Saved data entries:
*** Block opens ***
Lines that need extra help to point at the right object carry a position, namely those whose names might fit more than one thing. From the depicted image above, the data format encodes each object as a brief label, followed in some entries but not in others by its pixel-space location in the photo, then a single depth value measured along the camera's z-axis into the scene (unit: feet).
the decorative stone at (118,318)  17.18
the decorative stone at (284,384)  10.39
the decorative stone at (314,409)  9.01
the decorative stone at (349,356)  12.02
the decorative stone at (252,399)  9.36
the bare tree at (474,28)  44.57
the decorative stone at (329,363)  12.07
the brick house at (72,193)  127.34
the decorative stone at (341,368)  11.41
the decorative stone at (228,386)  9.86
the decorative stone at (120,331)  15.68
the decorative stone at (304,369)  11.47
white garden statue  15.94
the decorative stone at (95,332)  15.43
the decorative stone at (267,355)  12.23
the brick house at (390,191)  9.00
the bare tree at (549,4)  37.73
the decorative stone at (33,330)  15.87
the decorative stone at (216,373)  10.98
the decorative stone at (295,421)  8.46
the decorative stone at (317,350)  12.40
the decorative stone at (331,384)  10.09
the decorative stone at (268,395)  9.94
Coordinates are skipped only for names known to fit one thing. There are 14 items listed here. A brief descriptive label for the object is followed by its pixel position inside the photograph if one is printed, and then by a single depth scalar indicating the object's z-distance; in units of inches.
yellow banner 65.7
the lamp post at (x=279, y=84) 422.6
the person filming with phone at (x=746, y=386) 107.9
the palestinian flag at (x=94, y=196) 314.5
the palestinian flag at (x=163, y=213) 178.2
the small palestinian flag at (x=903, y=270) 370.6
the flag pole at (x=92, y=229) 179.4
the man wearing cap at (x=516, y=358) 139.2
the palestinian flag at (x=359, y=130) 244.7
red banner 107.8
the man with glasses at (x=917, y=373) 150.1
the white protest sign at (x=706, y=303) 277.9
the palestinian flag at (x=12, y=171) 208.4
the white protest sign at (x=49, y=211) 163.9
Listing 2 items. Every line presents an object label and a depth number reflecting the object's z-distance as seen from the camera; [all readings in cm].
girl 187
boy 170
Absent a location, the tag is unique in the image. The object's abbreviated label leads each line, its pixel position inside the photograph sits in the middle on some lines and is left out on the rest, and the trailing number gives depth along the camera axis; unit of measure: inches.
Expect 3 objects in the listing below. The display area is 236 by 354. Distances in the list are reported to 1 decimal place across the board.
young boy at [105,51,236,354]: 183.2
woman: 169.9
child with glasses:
*** Block closes ***
WORK REQUEST:
Of the entries listed above, reproduce only the lines starting at the line containing "the decorative stone at (252,399)" and ending at the line containing "the decorative stone at (95,332)". Include both, exactly as they stand.

REPLY TO THE TASK:
the decorative stone at (252,399)  9.36
the bare tree at (474,28)  44.57
the decorative stone at (329,363)  12.07
the brick house at (72,193)  127.34
the decorative stone at (341,368)  11.41
the decorative stone at (228,386)  9.86
the decorative stone at (120,331)  15.68
the decorative stone at (304,369)  11.47
white garden statue  15.94
the decorative stone at (95,332)  15.43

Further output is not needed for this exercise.